FENCING | Mixed results for fencing at Ivy Championships

The men’s fencing team lost the title-deciding match against Harvard in the final seconds at the Ivy League Championship tournament last weekend.
The men’s fencing team lost the title-deciding match against Harvard in the final seconds at the Ivy League Championship tournament last weekend. Photo by James Lu.

The title came down to just one touch.

Heading into the final match of the Ivy League Championship tournament, Peter Cohen ’14 and Harvard freshman Mike Raynis were fighting for the title with their teams tied at 13 matches apiece. The two battled to a 4–4 tie in the final minute of the match. But with the seconds ticking down, Raynis flashed forward and landed a hit on Cohen to send the Crimson to its first Ivy League title since 2007.

“I knew there was a lot of pressure going in,” Cohen said. “It was a really special situation. The entire team was counting on me.”

The men’s team (11–5) had been unbeaten along with Harvard’s team through Sunday, until that loss to the Crimson (16–2), 14–13, while the women’s team (5–12) failed to post a win in the tournament.

Coming off close matches with Princeton, 15–12, and Penn, 14–13, the men’s team held a 13–12 lead against Harvard before the last two jousts. But the Bulldogs could not uphold either, ceding the championship to the Crimson.

Despite not coming away with the title, the Elis’ second place 4-1 round-robin result is a marked improvement over last year’s performance, in which the team finished 2–3.

“A miracle happened,” head coach Henry Harutunian said of the result. “Everybody is holding themselves to their very best. It’s tremendous.”

Three members of the male team made the All-Ivy team — Cornelius Saunders ‘14 in epée (13–2), Nathaniel Botwinick ‘11 in foil (11-4) and Nate Benzimra ‘13 in sabre (11–4).

Harutunian said the team was “very healthy” and building on the upward trend on previous years.

But it was a different story for the women’s team, sputtering after momentum-building wins against Sacred Heart, 18–6, and Vassar, 16–11, last weekend.

A 14-13 loss to Harvard Sunday afternoon cemented the team’s disappointing weekend, which also included losses to Columbia, 21–6, Brown, 12–15, Penn, 9–18, and Cornell, 17–10.

“We’ve been having a problem with the women’s team,” Harutunian said. “There are some people doing a beautiful job and upholding the dignity of the team, but it’s tough going.”

He explained that because three students had recently quit the team and he had only two new recruited fencers this past year, he had been forced to take many walk-ons with little to no experience.

Four members of the women’s sabre team graduated last year, Harutunian said, leaving only one experienced fencer among the walk-on heavy team.

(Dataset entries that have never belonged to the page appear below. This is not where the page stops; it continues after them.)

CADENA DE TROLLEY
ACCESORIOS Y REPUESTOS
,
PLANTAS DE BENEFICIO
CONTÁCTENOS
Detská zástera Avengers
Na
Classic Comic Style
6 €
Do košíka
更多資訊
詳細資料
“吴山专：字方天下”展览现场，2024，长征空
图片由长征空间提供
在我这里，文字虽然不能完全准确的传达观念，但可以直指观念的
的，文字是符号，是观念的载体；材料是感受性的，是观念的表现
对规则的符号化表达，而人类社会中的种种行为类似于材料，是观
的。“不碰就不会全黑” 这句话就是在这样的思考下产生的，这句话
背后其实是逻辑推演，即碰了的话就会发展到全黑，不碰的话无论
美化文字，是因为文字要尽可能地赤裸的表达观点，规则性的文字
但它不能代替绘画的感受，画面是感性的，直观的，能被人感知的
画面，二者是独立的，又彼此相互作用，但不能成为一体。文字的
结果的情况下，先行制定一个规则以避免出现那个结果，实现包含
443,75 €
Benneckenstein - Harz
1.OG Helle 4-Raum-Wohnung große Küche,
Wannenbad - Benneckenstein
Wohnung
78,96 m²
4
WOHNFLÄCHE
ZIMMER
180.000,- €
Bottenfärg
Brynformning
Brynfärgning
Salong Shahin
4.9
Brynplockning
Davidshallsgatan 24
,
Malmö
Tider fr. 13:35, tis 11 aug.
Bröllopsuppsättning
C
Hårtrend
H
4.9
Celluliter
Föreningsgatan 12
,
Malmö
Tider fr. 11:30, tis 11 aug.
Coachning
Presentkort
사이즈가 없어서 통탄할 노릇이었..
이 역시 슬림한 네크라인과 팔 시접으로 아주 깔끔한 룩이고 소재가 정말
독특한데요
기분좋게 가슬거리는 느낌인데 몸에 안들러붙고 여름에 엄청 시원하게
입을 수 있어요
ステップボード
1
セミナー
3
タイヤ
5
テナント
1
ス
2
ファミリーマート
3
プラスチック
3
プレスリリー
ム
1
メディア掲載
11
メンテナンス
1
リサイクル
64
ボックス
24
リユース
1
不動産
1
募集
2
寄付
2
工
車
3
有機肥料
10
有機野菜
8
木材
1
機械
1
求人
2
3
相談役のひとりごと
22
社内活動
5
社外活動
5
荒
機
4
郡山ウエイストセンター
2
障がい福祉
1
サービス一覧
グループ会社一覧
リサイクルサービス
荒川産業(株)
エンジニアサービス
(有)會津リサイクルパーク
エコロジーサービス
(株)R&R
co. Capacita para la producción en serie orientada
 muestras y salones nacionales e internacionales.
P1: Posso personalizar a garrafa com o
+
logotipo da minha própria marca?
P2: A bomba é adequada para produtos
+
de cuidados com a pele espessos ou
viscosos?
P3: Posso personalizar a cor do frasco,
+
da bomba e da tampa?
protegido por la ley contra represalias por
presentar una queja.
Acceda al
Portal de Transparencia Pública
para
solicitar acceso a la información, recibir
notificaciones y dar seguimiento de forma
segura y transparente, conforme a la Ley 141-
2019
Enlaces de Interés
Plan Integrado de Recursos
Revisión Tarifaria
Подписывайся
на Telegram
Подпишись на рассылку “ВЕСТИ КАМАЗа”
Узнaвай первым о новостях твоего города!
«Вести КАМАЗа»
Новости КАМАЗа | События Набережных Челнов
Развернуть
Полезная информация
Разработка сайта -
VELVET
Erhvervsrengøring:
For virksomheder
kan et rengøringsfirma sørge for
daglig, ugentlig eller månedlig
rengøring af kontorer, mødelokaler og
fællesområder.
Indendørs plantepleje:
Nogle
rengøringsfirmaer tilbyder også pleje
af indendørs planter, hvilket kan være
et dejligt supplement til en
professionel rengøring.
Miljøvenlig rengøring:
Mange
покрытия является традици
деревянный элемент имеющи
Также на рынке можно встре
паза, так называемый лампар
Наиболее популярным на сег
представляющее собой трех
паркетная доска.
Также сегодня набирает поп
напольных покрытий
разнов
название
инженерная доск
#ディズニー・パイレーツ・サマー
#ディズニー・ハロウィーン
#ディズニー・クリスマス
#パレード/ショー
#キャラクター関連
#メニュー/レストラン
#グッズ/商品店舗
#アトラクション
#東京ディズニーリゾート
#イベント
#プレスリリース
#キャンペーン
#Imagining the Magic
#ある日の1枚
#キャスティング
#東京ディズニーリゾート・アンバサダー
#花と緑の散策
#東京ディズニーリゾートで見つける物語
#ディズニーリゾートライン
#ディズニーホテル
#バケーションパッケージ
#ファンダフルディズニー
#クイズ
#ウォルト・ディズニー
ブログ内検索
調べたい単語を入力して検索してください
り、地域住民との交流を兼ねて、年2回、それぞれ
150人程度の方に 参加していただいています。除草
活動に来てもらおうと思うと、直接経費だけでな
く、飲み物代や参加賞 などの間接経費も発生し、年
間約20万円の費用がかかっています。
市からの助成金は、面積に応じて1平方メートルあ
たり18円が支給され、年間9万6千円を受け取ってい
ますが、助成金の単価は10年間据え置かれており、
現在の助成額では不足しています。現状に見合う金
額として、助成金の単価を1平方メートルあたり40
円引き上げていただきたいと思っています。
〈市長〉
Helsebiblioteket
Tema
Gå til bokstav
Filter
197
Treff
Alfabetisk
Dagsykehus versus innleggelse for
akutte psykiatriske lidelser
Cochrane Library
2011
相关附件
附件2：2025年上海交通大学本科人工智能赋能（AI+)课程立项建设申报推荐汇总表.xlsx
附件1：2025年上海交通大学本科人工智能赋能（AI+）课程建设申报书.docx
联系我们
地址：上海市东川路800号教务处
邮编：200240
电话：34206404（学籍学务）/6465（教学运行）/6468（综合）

“How can you ask anything from them when they’re fencing people with four to seven years’ background, with good experience in intercollegiate fencing?” he said.

Last year, the women’s team came away from the Ivy round-robin tournament with a 2–4 record.

“We had some good bouts and a couple of good individual records, but we just couldn’t put it all together for a win against this tough competition,” said captain Madeline Oliver ‘13 in a press release. She performed the best of the women’s team with a 12–6 record.

Both the women’s and the men’s teams will be competing at the Junior Olympics in Dallas, Texas from Friday to Monday.